Collected data:
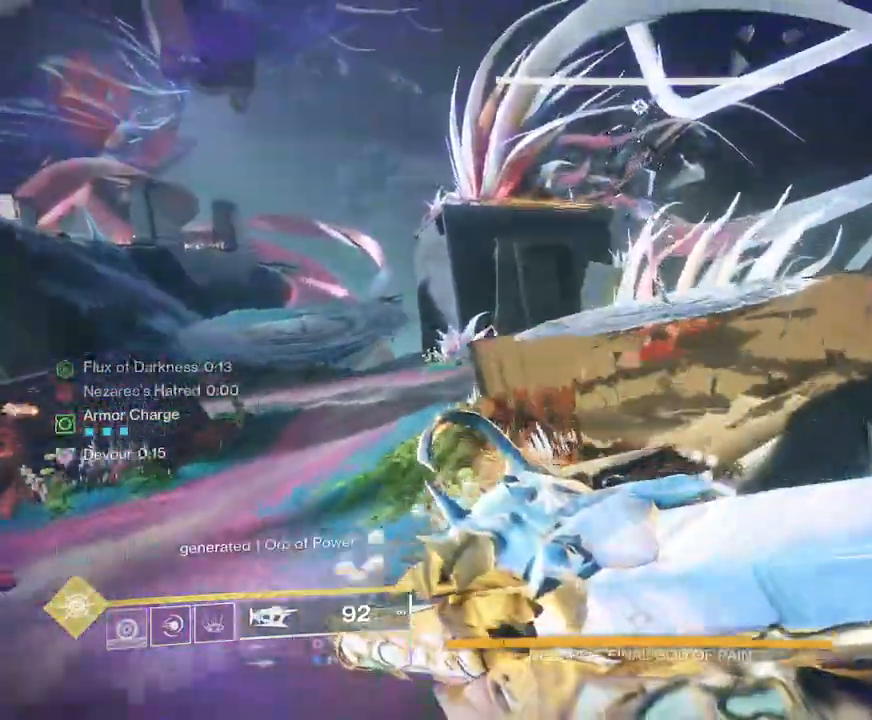
{"keys": ["w"], "mouse": ["left"], "events": [[67, "shift", "up"], [183, "space", "down"], [250, "space", "up"], [317, "mouse_left", "down"]]}
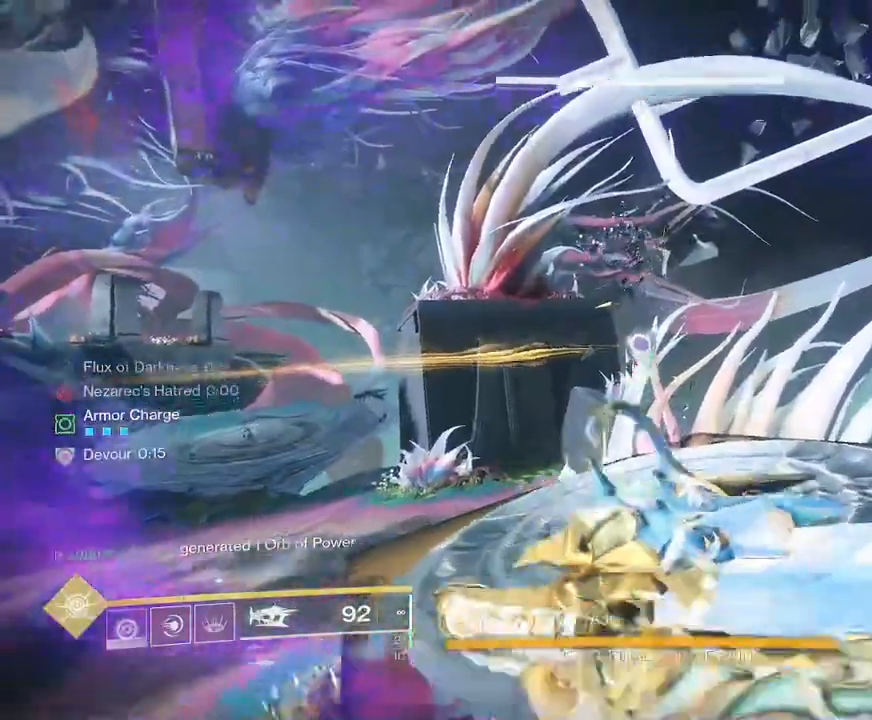
{"keys": ["d", "shift", "w"], "mouse": [], "events": [[400, "d", "down"], [417, "mouse_left", "up"], [433, "shift", "down"]]}
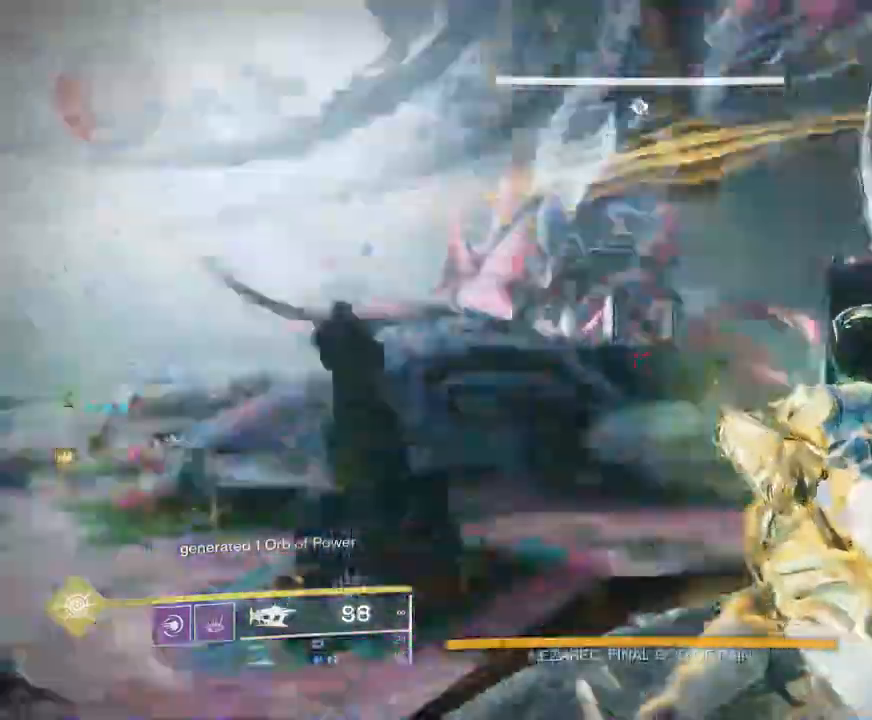
{"keys": ["shift", "w"], "mouse": [], "events": [[383, "d", "up"]]}
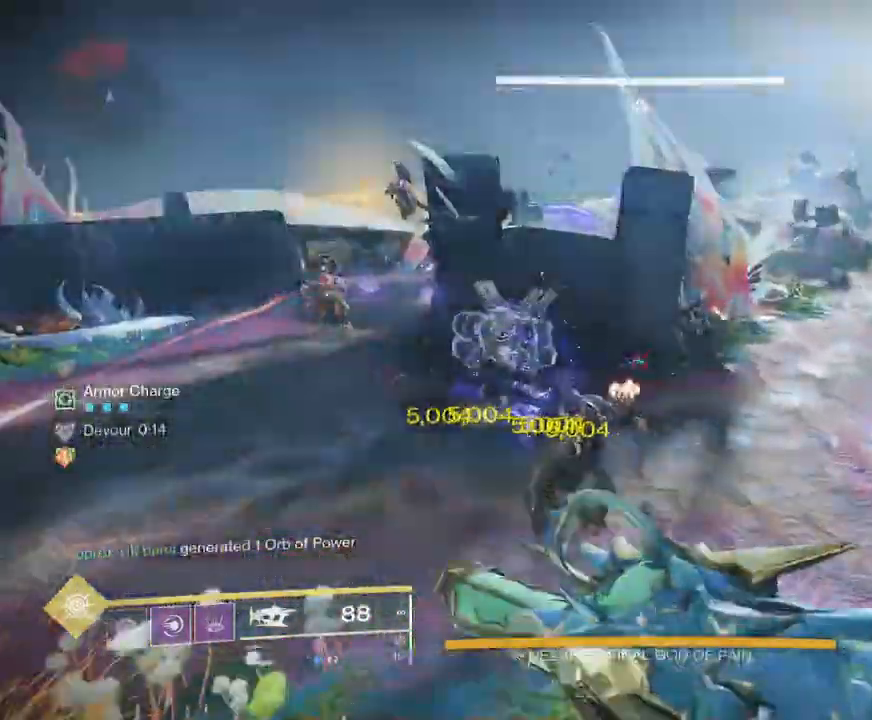
{"keys": ["w"], "mouse": ["left"], "events": [[383, "mouse_left", "down"], [433, "shift", "up"]]}
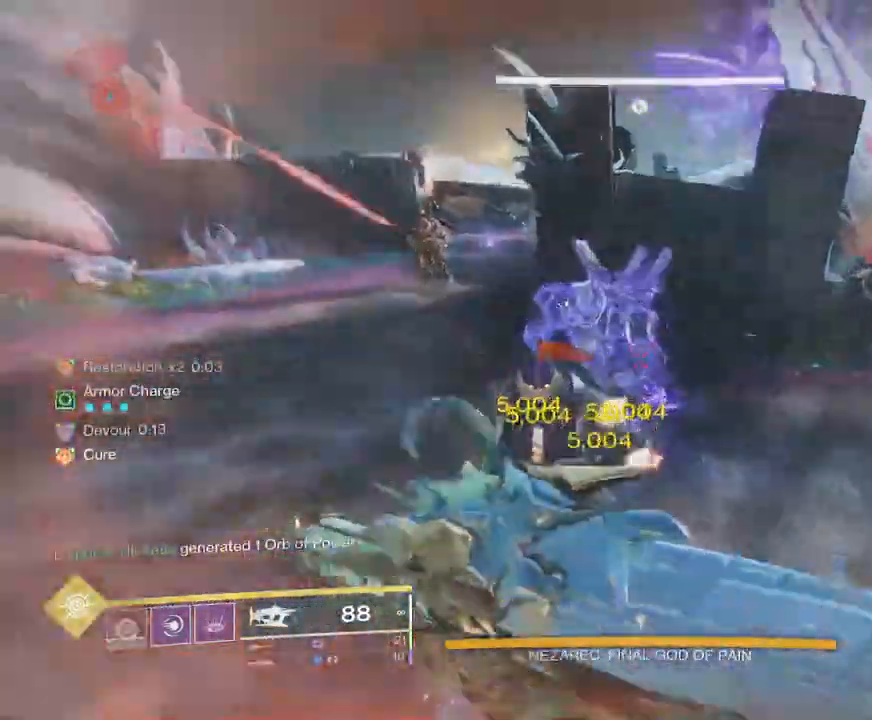
{"keys": ["w"], "mouse": ["left"], "events": [[317, "d", "down"], [383, "d", "up"]]}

TASK: Please report every line of the records above that contains the word "shift".

ANSWER TO THIS TASK:
{"keys": ["w"], "mouse": ["left"], "events": [[67, "shift", "up"], [183, "space", "down"], [250, "space", "up"], [317, "mouse_left", "down"]]}
{"keys": ["d", "shift", "w"], "mouse": [], "events": [[400, "d", "down"], [417, "mouse_left", "up"], [433, "shift", "down"]]}
{"keys": ["shift", "w"], "mouse": [], "events": [[383, "d", "up"]]}
{"keys": ["w"], "mouse": ["left"], "events": [[383, "mouse_left", "down"], [433, "shift", "up"]]}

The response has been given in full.